According to their article, the researchers noticed that chestnut-crowned babblers reused two sounds “A” and “B” in different arrangements when performing specific behaviors. When flying, the birds produced a flight call “AB,” but when feeding chicks in the nest they emitted “BAB” prompt calls.
When the researchers played the sounds back, the listening birds showed they were capable of discriminating between the different call types by looking at the nests when they heard a feeding prompt call, and by looking out for incoming birds when they heard a flight call. This was also the case when the researchers switched elements between the two calls: making flight calls from prompt elements and prompt calls from flight elements, indicating that the two calls were indeed generated from rearrangements of the same sounds.

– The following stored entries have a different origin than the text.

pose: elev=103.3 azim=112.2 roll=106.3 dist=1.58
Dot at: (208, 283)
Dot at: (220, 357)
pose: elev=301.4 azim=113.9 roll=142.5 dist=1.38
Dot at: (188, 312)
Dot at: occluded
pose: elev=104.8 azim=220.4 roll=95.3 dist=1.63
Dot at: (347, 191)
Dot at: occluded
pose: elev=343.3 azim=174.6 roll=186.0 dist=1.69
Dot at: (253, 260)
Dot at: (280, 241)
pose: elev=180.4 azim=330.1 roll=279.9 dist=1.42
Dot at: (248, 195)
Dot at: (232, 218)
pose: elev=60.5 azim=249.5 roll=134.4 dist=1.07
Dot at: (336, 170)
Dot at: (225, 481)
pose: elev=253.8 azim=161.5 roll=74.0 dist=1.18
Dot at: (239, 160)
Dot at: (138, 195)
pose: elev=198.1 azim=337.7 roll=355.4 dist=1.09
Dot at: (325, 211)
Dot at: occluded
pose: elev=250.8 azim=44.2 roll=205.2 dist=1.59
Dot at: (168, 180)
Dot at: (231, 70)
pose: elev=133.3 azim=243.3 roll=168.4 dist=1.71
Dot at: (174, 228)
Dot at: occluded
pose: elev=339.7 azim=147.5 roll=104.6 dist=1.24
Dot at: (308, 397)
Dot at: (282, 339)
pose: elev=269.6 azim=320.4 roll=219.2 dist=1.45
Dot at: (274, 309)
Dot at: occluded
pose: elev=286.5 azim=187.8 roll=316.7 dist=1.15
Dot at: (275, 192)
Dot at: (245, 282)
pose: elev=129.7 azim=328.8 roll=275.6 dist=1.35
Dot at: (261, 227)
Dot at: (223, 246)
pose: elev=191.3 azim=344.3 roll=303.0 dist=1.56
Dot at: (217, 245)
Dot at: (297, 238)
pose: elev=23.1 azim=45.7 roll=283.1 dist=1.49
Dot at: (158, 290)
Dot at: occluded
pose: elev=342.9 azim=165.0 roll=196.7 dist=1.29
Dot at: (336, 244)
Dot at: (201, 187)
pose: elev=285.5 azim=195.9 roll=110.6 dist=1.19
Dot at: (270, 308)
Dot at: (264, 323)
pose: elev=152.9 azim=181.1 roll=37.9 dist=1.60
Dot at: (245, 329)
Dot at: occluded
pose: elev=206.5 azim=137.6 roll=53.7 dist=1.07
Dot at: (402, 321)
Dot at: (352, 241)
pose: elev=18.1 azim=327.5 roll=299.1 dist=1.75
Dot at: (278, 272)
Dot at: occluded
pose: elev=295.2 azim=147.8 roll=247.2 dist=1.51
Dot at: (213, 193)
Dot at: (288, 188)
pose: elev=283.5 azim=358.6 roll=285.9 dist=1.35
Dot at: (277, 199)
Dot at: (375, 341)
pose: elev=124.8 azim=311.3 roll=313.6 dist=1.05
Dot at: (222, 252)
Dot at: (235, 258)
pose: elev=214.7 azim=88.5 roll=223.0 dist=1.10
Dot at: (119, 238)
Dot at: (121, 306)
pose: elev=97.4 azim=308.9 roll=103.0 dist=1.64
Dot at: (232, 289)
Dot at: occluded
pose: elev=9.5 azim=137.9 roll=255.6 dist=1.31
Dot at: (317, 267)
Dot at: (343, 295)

Co-author Simon Townsend, PhD, from the University of Zurich explained that this is the first time that the capacity to generate new meaning from rearranging meaningless elements has been shown to exist beyond humans. “Although the two babbler bird calls are structurally very similar, they are produced in totally different behavioral contexts and listening birds are capable of picking up on this,” said Townsend.
According to the authors, the chestnut-crowned babbler produces the first sound element “B,” which appears to differentiate the meaning between flight and prompt vocalizations. This is akin to “cat” and “at” in English, where the “c” represents the differentiating element, or phoneme.
“Although this so-called phoneme structuring is of a very simple kind, it might help us understand how the ability to generate new meaning initially evolved in humans,” explained Townsend. “It could be that when phoneme structuring first got off the ground in our hominid ancestors, this is the form it initially took.”